Trump seems to have the same attitude toward the Republican Party, if not the nation itself. "The election is being rigged by corrupt media pushing completely false allegations and outright lies in an effort to elect her president," he says.

"Hillary Clinton should have been prosecuted and should be in jail," he adds, over and over. "Instead she is running for president in what looks like a rigged election."

Ominously, he's also been saying things like "hopefully, hopefully our patriotic movement will overcome this terrible deception." That's right up there with his hoping "the Second Amendment people" would take care of Hillary, if she wins.

Incidentally, his claim that Clinton, who has never even been charged with a crime, belongs in jail, was a clear sign the Donald has passed over completely into fascism.

What he wants is a fascist state run by a party with only one member: himself. Forget the Constitution; he has repeatedly said he would appoint a special prosecutor with instructions to put his opponent in jail, period.

Trump is, beyond much doubt, going to lose. For the first time since 1860, however, we will then have to wait to see if those who supported the demagogue turn to violence.

Interestingly, Trump's much-dissed running mate, Mike Pence, immediately sought to reassure voters that he and Trump "would absolutely accept the results of the election."

Pence may not be the sharpest plastic knife in the storehouse, but he has to know he is about as able to speak for Trump as he is able to speak for the solar wind.

What this was, of course, was a clear sign Pence was staking out his claim to be considered for a leading role in claiming the wreckage after the election. Speaker of the House Paul Ryan, probably the likeliest choice for the next GOP nominee, was doing much the same. "The speaker is fully confident the states will carry out this election with integrity," his spokesman said.

The best thing that could happen for America — and the Republican Party — would be for Trump to be wiped out in the popular and electoral vote 13 days from now.
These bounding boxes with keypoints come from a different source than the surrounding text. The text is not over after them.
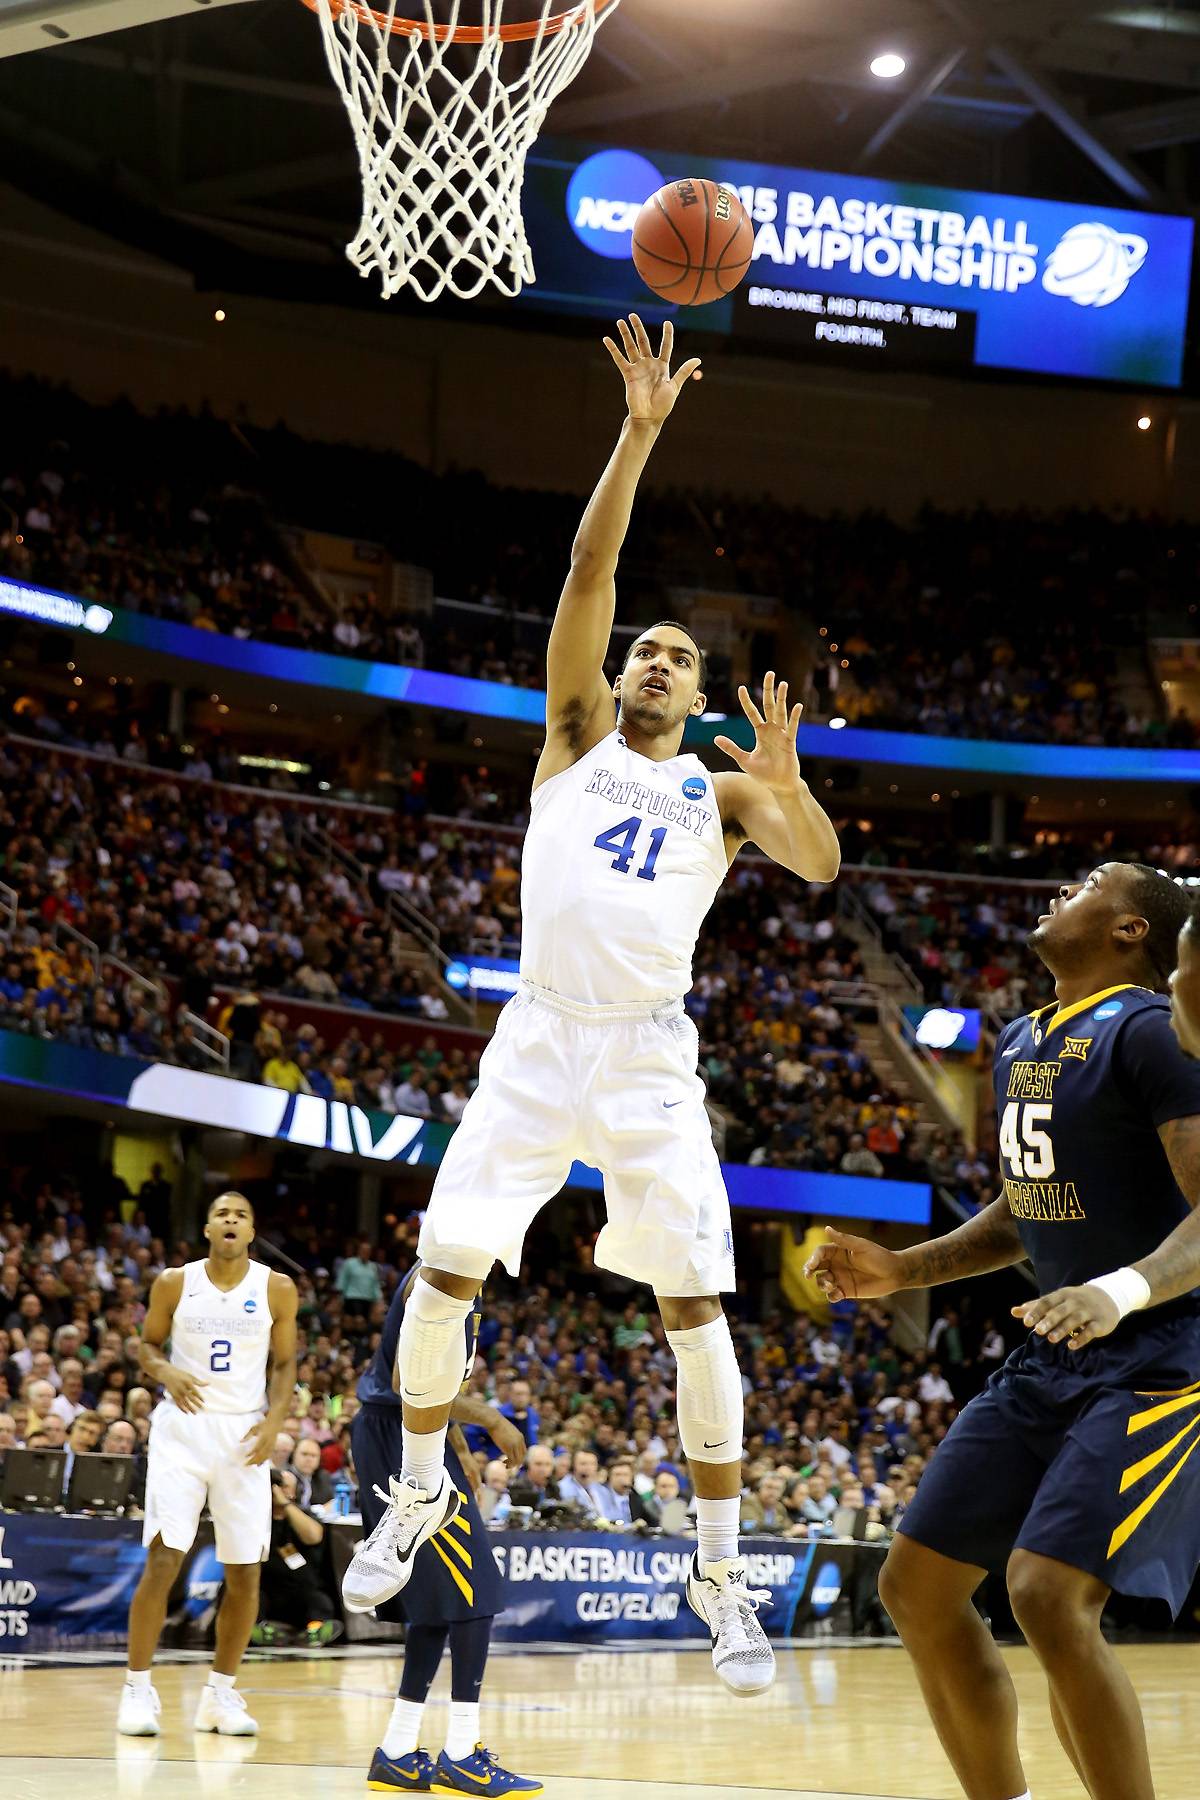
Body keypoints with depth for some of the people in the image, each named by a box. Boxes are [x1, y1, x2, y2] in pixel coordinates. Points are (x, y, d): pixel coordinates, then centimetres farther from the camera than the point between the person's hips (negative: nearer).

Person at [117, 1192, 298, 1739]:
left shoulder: (276, 1289, 1)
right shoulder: (175, 1283, -1)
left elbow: (284, 1364, 8)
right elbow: (147, 1345, 9)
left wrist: (274, 1419, -8)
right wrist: (165, 1372, -13)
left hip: (244, 1433, 2)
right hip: (183, 1426, -2)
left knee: (245, 1571, 2)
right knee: (162, 1560, -11)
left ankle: (222, 1694, 15)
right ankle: (137, 1689, -4)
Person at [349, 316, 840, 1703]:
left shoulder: (720, 789, 13)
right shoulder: (578, 735, 13)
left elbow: (821, 865, -4)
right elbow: (587, 578, 2)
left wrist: (784, 778, -23)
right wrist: (640, 434, -5)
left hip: (650, 1057, 0)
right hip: (539, 1041, 1)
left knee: (695, 1305, -7)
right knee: (444, 1271, -4)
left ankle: (720, 1571, 2)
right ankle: (421, 1490, 20)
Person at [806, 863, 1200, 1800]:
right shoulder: (1021, 1043, 13)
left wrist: (1123, 1290, -40)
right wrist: (904, 1269, 14)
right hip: (1052, 1360, 9)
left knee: (1050, 1593, -24)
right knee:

Sadly, that's not likely to happen. Even after what Time magazine called his "meltdown," Trump still looked likely to win 20 states and 180 of the 538 electoral votes.
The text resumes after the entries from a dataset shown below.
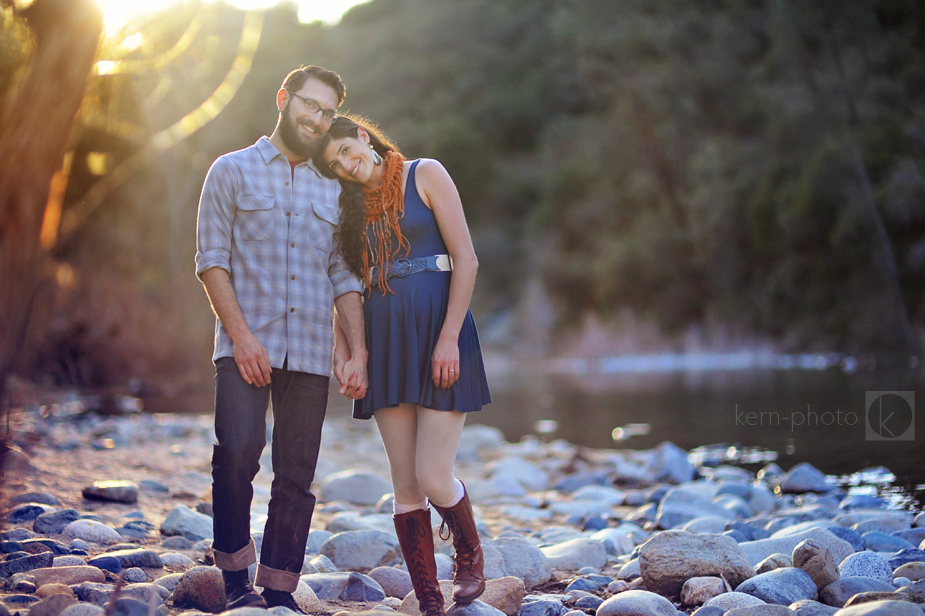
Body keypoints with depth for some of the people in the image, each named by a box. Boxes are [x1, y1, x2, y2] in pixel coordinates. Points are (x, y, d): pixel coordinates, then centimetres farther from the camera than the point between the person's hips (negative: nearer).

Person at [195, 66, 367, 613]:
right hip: (246, 346, -3)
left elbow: (344, 277, 16)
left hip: (311, 354, 4)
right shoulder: (233, 171, 9)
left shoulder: (331, 191, 20)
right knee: (238, 452, -20)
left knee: (297, 476, 2)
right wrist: (241, 333, -11)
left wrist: (358, 353, 5)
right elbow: (212, 259, 1)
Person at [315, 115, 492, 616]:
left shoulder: (425, 175, 2)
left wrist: (449, 338, -14)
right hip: (384, 340, 5)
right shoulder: (351, 205, 16)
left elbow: (466, 260, -5)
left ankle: (470, 554, 21)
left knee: (433, 478, -10)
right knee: (405, 484, 2)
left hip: (438, 330, -5)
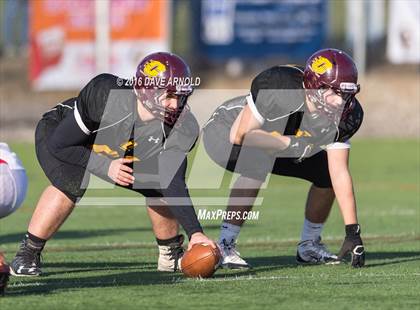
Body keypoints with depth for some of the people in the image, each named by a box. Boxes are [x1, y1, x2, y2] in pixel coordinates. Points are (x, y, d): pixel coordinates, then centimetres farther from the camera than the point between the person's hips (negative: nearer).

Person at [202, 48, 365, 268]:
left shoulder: (345, 115, -19)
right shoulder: (281, 89, -38)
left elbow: (340, 174, -17)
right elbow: (238, 134, -32)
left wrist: (353, 232, -22)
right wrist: (289, 142, -32)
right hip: (225, 132, -7)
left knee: (327, 173, -3)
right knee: (256, 165, -36)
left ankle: (309, 245, 18)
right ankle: (225, 244, -24)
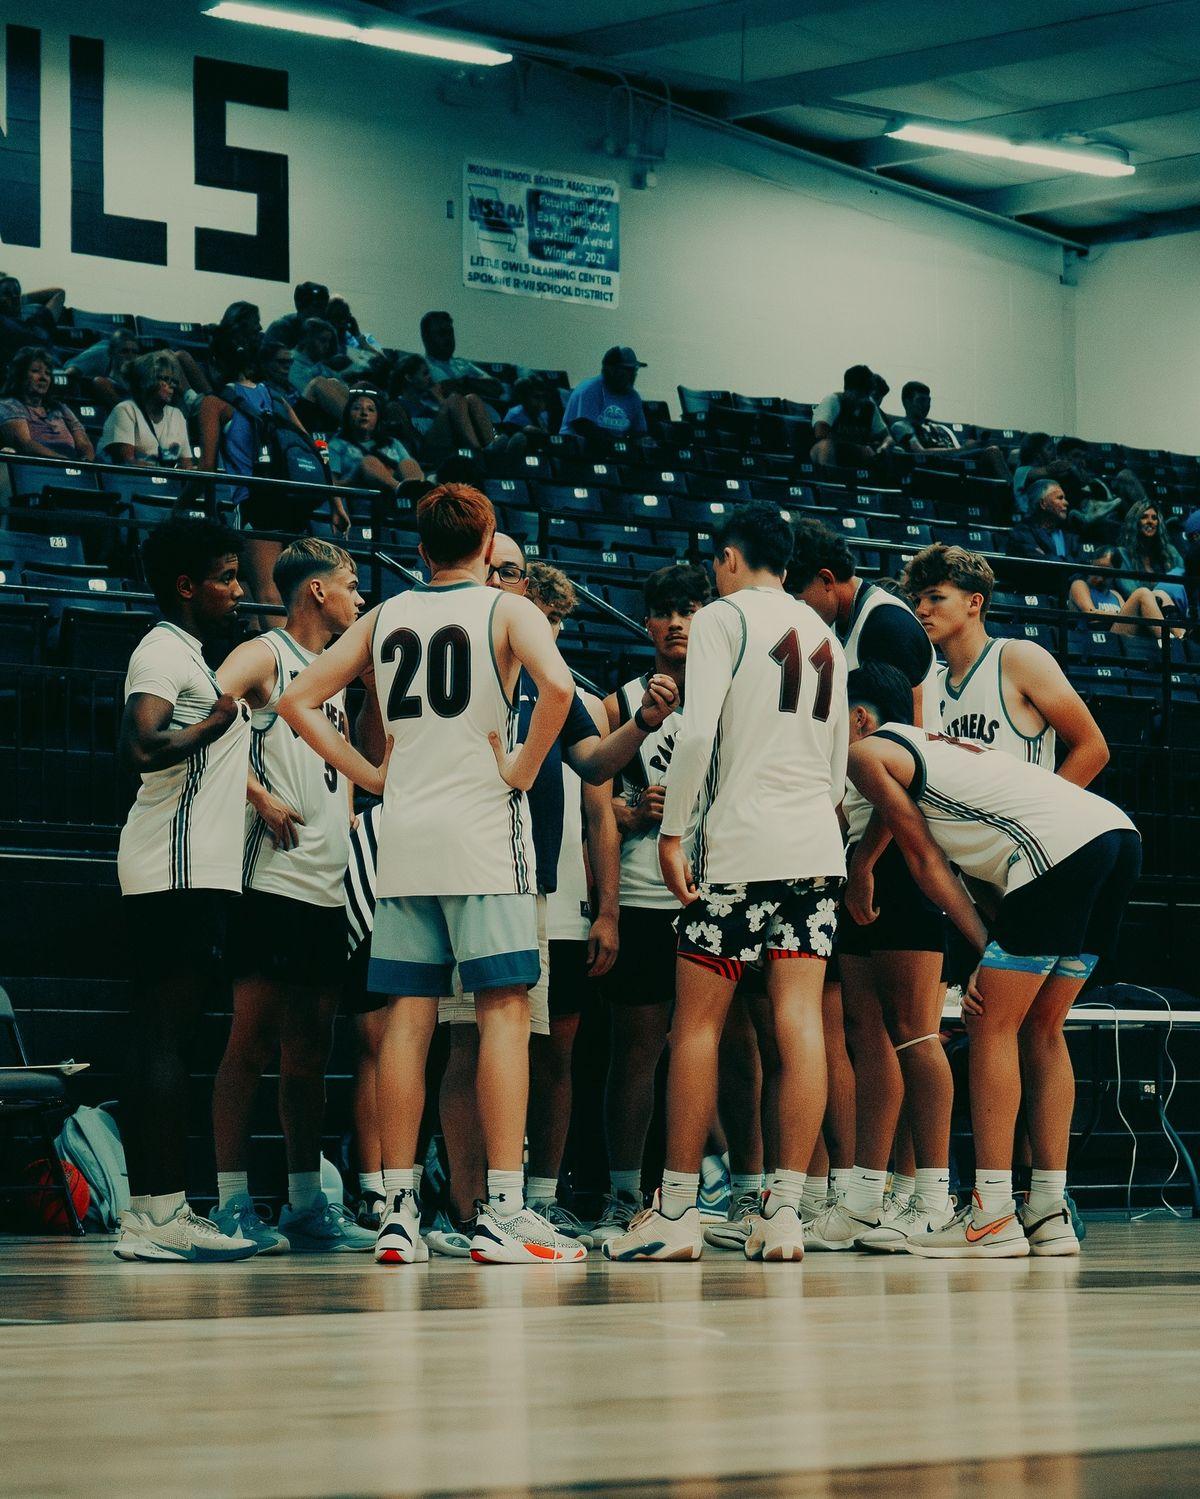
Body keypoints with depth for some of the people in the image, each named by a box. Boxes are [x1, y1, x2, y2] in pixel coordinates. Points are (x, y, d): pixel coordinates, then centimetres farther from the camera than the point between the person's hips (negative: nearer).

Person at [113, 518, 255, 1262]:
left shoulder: (189, 654, 23)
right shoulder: (165, 651, -9)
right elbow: (142, 746, -25)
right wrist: (217, 721, -19)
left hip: (193, 871, 10)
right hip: (182, 870, -10)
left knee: (164, 1040, 8)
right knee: (168, 1039, -12)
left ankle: (153, 1210, 9)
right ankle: (162, 1212, -15)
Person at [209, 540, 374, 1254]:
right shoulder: (264, 655, -4)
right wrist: (258, 795, -19)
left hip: (328, 884, 8)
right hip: (275, 876, -8)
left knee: (311, 1049, 9)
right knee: (253, 1037, -7)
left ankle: (308, 1202, 13)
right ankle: (232, 1202, -6)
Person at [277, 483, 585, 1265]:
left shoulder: (384, 618, 12)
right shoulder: (506, 610, -1)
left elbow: (298, 701, 13)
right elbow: (558, 685, -21)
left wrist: (370, 774, 12)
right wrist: (523, 767, -9)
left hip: (404, 834, 5)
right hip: (484, 827, -4)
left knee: (409, 1017, 6)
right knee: (504, 1009, -4)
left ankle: (399, 1210, 5)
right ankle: (503, 1213, -10)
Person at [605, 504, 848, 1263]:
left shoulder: (723, 617, -2)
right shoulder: (823, 634, 19)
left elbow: (699, 732, -14)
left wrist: (673, 832, -10)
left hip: (741, 841, -6)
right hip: (817, 846, 6)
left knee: (697, 1022, 1)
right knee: (800, 1020, -1)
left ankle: (677, 1211, 1)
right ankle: (786, 1212, -6)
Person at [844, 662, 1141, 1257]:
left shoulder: (869, 751, 11)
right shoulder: (938, 744, 35)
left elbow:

Millions of women, many of them mothers of daughters, are still voting for the man who bragged that as a star, he could "grab them by the pussy. You can do anything."
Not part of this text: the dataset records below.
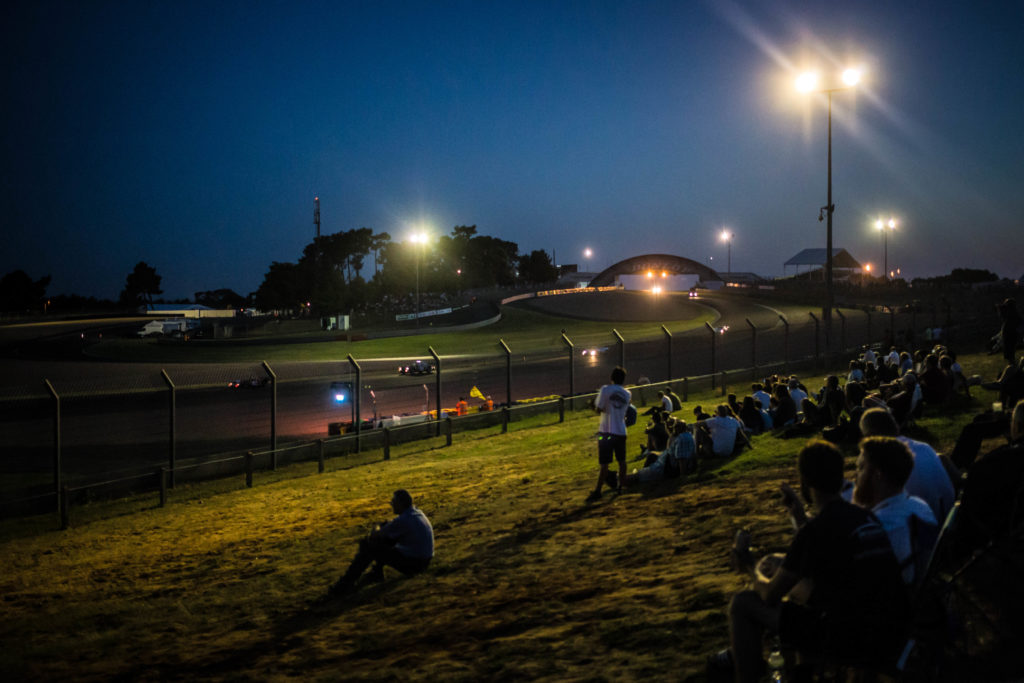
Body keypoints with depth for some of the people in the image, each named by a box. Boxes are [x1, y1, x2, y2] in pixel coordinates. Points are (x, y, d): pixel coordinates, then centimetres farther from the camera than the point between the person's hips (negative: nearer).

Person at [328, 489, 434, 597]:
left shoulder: (403, 520, -23)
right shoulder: (417, 512, 4)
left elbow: (375, 536, -12)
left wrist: (369, 536, 10)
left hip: (412, 564, -9)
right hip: (424, 560, 9)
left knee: (367, 547, -6)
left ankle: (348, 582, 0)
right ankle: (377, 572, 26)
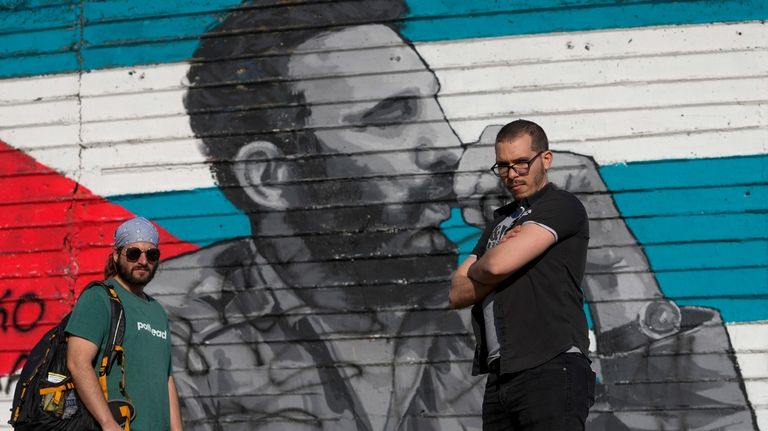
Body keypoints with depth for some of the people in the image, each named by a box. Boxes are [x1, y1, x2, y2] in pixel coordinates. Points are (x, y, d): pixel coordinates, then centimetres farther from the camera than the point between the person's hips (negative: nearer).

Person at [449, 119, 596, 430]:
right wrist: (493, 275, -3)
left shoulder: (562, 206, 1)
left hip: (552, 369, -7)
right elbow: (457, 295, 15)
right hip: (500, 377, 8)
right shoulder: (501, 222, 25)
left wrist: (475, 270, 10)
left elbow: (498, 264, -12)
Millions of people who call themselves born-again Christians say they will vote for the man who quotes nonexistent books of the Bible (Two Corinthians) and is on record as having said "I admit it. I did try to fuck her. She was married. I moved on her like a bitch." However, he has to admit:

"I moved on her and I failed. I admit it."

Whoa! Now there is big news!

Donald Trump, for the first time that anyone knows about, has admitted failure, even if he did qualify it by saying he didn't now care because "she's now got the big phony tits."

Who says the Donald isn't capable of personal growth?